In the race to be the next mayor of New York City, there’s one thing that definitely makes City Council Speaker Christine Quinn unique: Her grandmother survived the Titanic.
Though she’s been making the rounds telling the story this month, for many years, it was a secret.
Quinn, who is expected to run for mayor in 2013, today held an official ceremony commemorating the Titanic Centennial at Titanic Park at the South Street Seaport, which has a new exhibit called “Titanic at 100: Myth and Memory.”
“Clearly, the Titanic is a bit of a fascination for people,” she said. “I think in part people are interested so significantly in the story of the Titanic, because it’s such a human story. There was a ship that was supposed to be the greatest thing ever, unsinkable, the most wonderful luxury liner ever, and it went down…Within that, there’s all the different struggles of human sacrifice, people giving their lives for others.”
Quinn, citing her grandmother — who came from Ireland and survived the disaster when she was a teenager — said that the Titanic is also an important story of immigration in America. (Yes, it really happened).
“There were people who were coming, many, many of them from Ireland like my grandmother, to the United States because they believed there was something better. They believed they could come to this country and do better for themselves. They could do better for their children…and that there was a life out there that would be freer and more prosperous,” Quinn said at the start of the news conference, later adding, “The story of the Titanic…that doesn’t get told enough is the story of immigrants…That’s the New York story.”
Quinn’s grandmother, Ellen Shine Callaghan, known back then as Nellie, was headed to America to meet up with her cousin when she boarded the ship.
“She never spoke of it,” Quinn said. “My mother only found out that her mother was on the Titanic because they taught her about the Titanic, and she came home and said, ‘Mom, you won’t believe it, there was a girl on the Titanic who survived who had your name.’ And my grandmother said, ‘No, Mary, that was me.’ That was 8th grade. It had never been mentioned…before that.”
Quinn, who was joined by her father at the press conference, said the family didn’t talk much about her grandmother’s experience.
“We were told as children…not to talk to my grandmother about the Titanic, because it was too upsetting, so…I talked to my grandmother about it,” she said, laughing.

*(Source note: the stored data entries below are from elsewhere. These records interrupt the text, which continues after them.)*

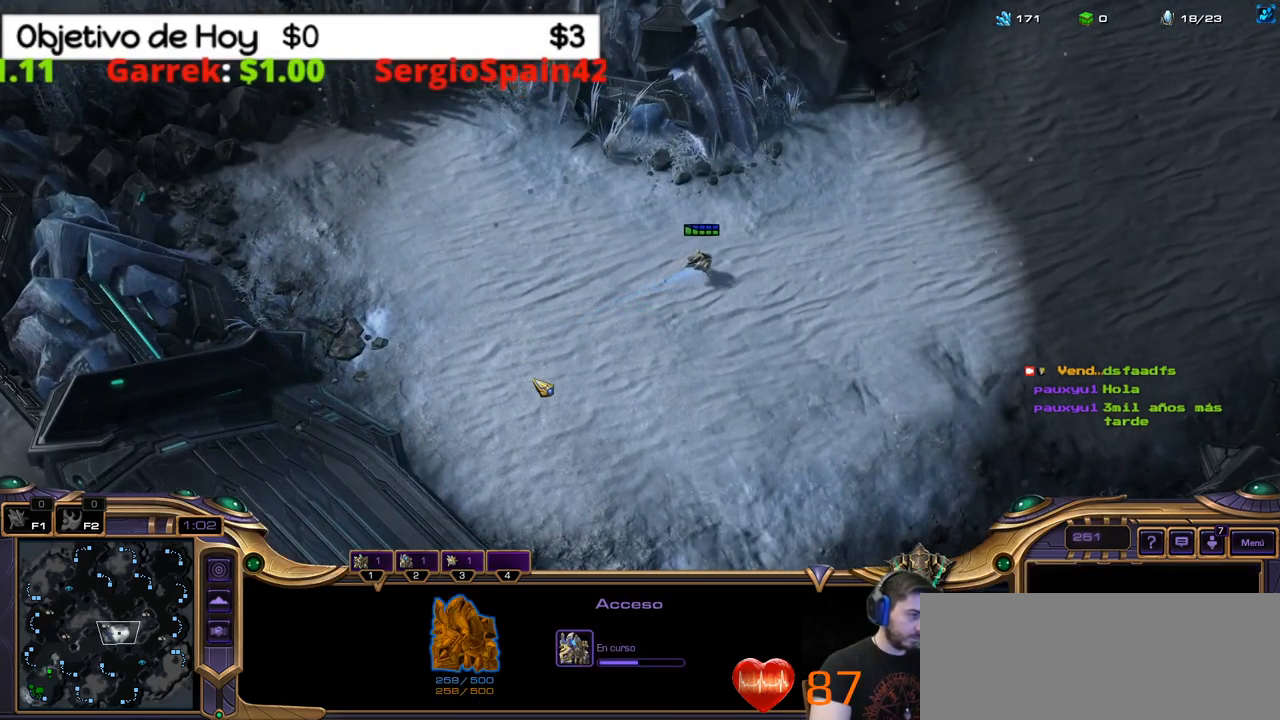
{"keys": [], "events": [[34, "1", "down"], [134, "1", "up"], [167, "1", "down"], [317, "1", "up"]]}
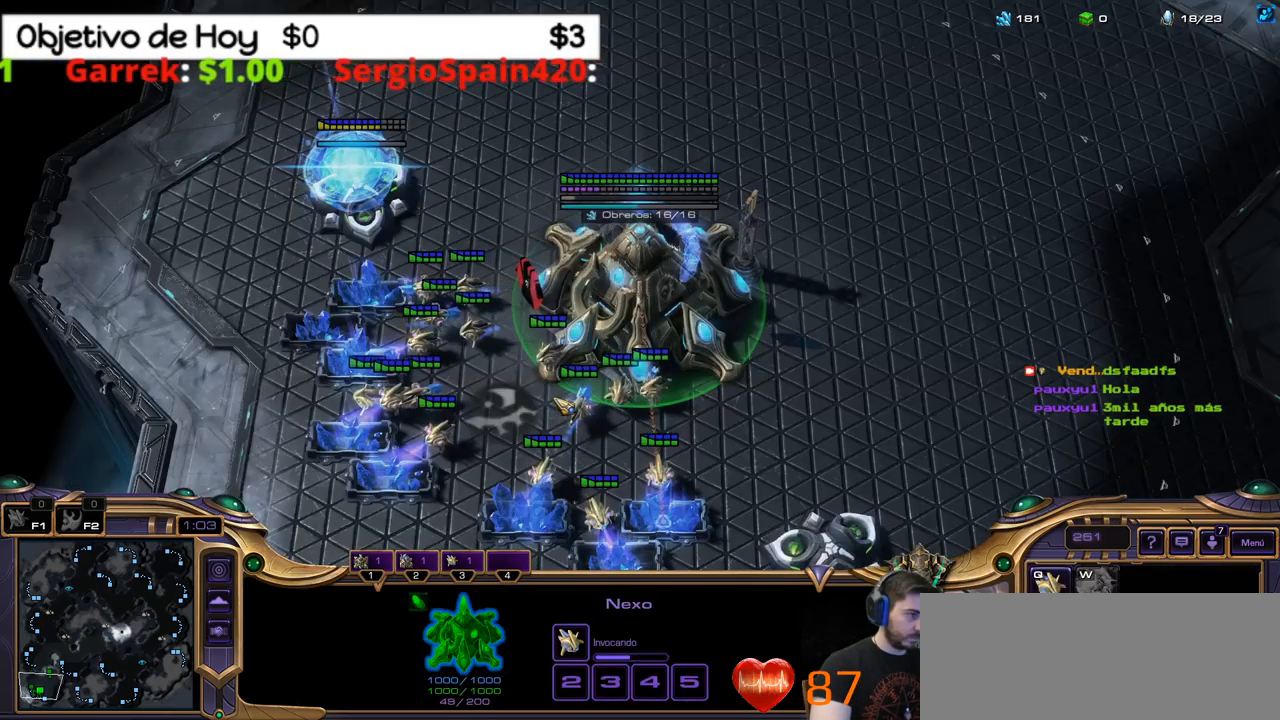
{"keys": [], "events": []}
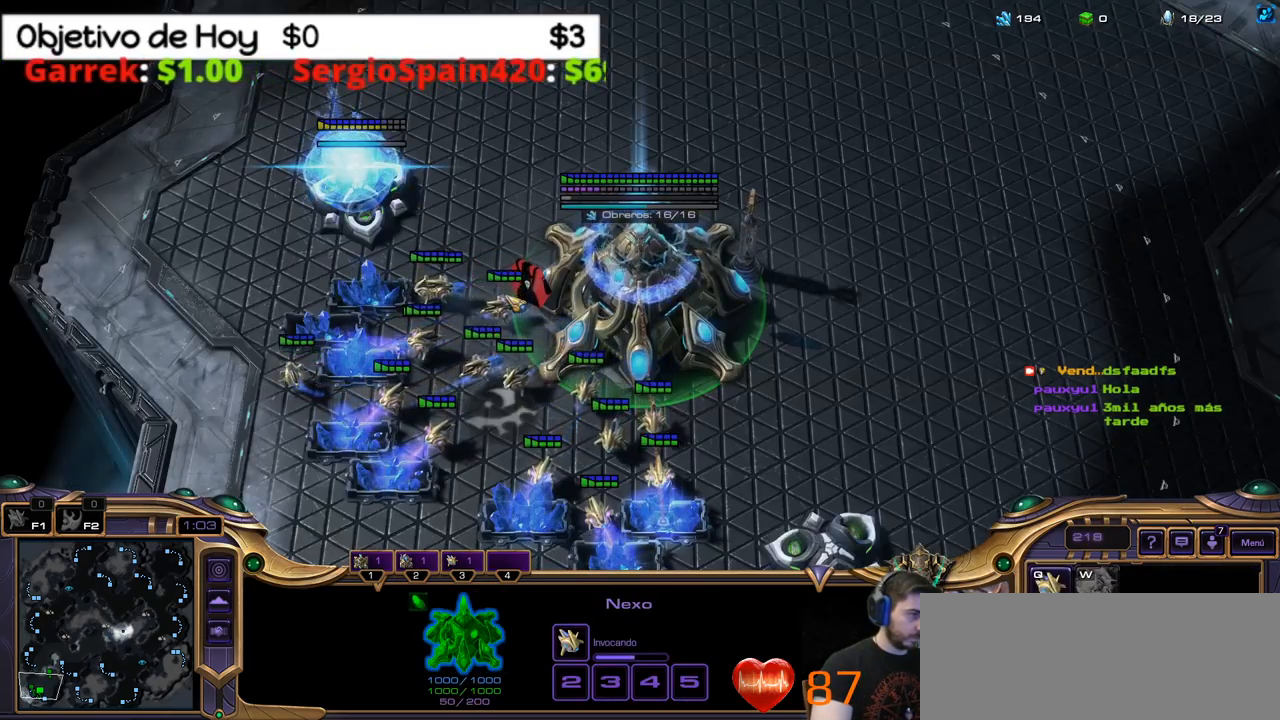
{"keys": [], "events": []}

Her grandmother was one of the few immigrant girls who made it out alive, Quinn said, noting that more first class men made it off the ship successfully than third class women.
The Council Speaker recalled this quote from her grandmother, which might expalin how she made it off alive: “When the other girls dropped to their knees to pray, I took a run for it.” Quinn remembered telling a priest this story, noting that her grandmother must have known that there was a time for praying and a time for running. The priest said to Quinn, she recalled, “‘Your grandmother knew you could pray while running’…That’s a thought for all of us to hopefully remember.”